之前那么久的担心委屈、恐惧心虚,只教这一句话,驱散得无影无踪。
她肯承认是她的骨血了。她肯接受她了。
回宫的路上,长公主的话一句句犹在耳边:
“……谁见了都说,孩子和她娘小时候一模一样……也合该这孩子有出息,明眼人一见便知是她的女儿……我们背地里都玩笑说,这回她可赖不了账了……”
“……皇上本来是不喜欢孩子的人,这回却高兴得什么似的……”
“……姓颜。和我一样。也和她一样。犯一个‘渊’字,叫渊琪……以后也得称‘殿下’了……”
他心里松了口气,如释重负。
他闭上了眼睛,咬紧下唇。
他已经不再是以前的柳臻了。只这几日,他便好像变了一个人。
在这危机重重的宫廷,虽然他已经学会看懂了许多,却也知道仍旧有些东西是自己看不透、想不清的。
但自打这孩子一降世,他竟突然有了一种彻底的觉悟:女儿的将来是要靠自己的,他不能再有丝毫的疏忽,更不能再多余生事。他必须要保护她,照顾她,扶持她。
受些委屈算什么,吃点儿亏又算什么,如今只要她能安然无恙,一切都无所谓。
什么东西也都撼动不了给她该得到的一切的坚定。他已经想得很清楚了:为了孩子,他永远都不可能认输。
谁让这……小殿下……是个女儿呢。
他只觉得心里堵得紧紧的那处地方突然一松,一瞬间,酸楚漫无边际,耳里却听她一如往昔温婉的语气,道,“你不是还在月子里么。起来吧。地上凉。”
仿佛是说给他听的。却又好像不是。他忙睁开眼睛,却见她依旧在一脸专注地逗弄孩子,看也不看自己一眼。
他诧异抬头,见她身后的若韵轻轻冲自己鼓励着笑了点头,他才缓过神来。
眼前的情形有些陌生。然而他却不知曾几何时,她这样淡薄的关心,也叫自己这般求之不得、趋之若鹜。
一肚子的委屈却仿佛就要喷薄而出,他甚至不知道自己该不该开口说些什么,只犹豫了下,便应了她的话起身,却立在那里,并不抬头,耳里却听她吩咐人去叫文源阁的内事总管元遥过来,又叫人把屋子里炭火拨旺些。

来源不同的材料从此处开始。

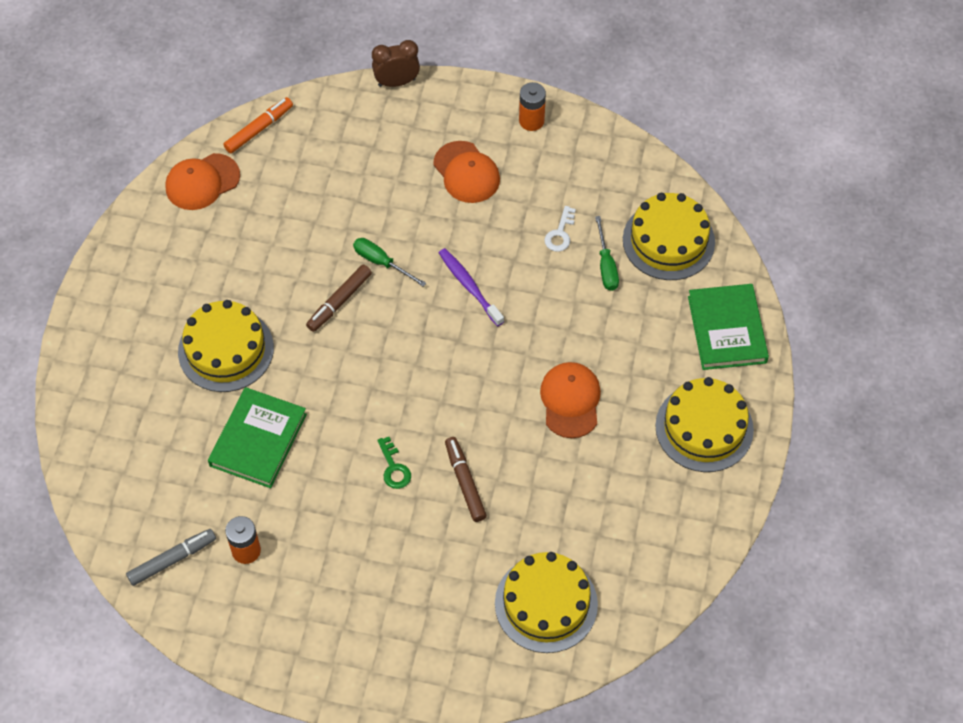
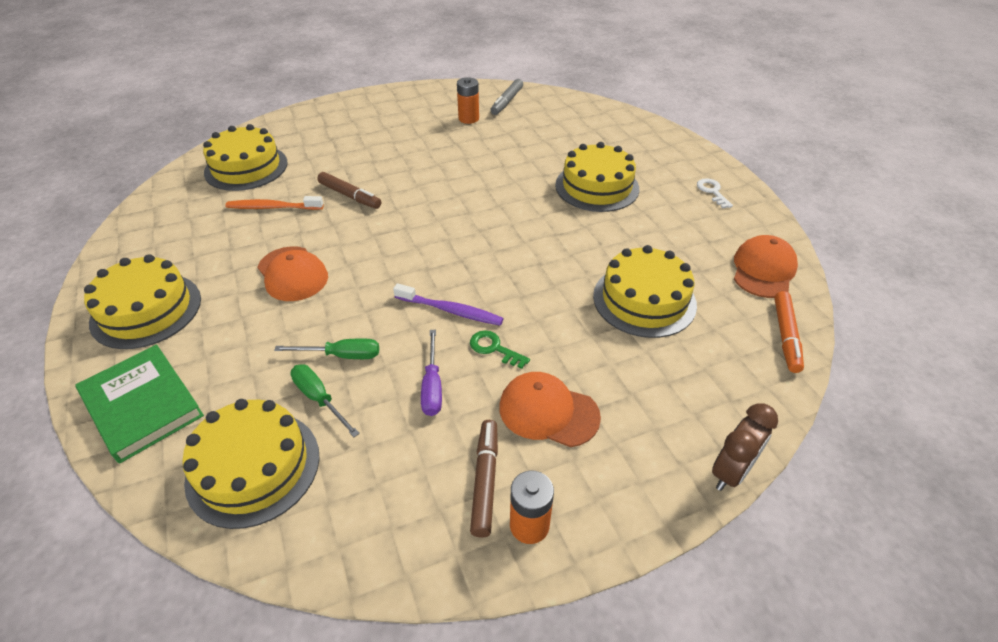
camera: 145 degrees right, 15 degrees down
(258, 440) = (517, 158): green book -> none
(320, 211) = (644, 300): none -> yellow cake
(339, 301) = (551, 248): brown marker -> brown marker (485, 480)
(381, 262) = (547, 289): green screwdriver -> green screwdriver (342, 355)
(394, 468) = (410, 182): green key -> green key (494, 348)
(526, 232) = (432, 386): none -> purple screwdriver
(548, 509) = (272, 207): none -> orange toothbrush
(560, 233) = (393, 404): white key -> white key (712, 192)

元遥很快从正殿那边过来,按照她的吩咐指派了人,快速地将屋子收拾了,将柳臻带来的东西安顿下来。才又有人上前,依她的意思,要扶他到榻上躺下。
柳臻甩开来人的手,示意先不着急,只仍旧立在一旁,并不作声。
颜莘将手里孩子递到过来接着的宫侍手里,抬头看他,掩饰不住淡淡的关心道,“月子里的人,又一路顶了风过来的。你不歇着去,还杵在这里做什么。”
柳臻心里暖了暖,屈了双膝便直直跪下,开口便道,“臣侍是有话想说……”
不想话只说了半句,便听她出言打断道,“不急。”
他怔住了抬头看她,却见她正起身,蕴了深深的笑意道,“日子还长着呢。朕跟你之间的账,以后慢慢算。”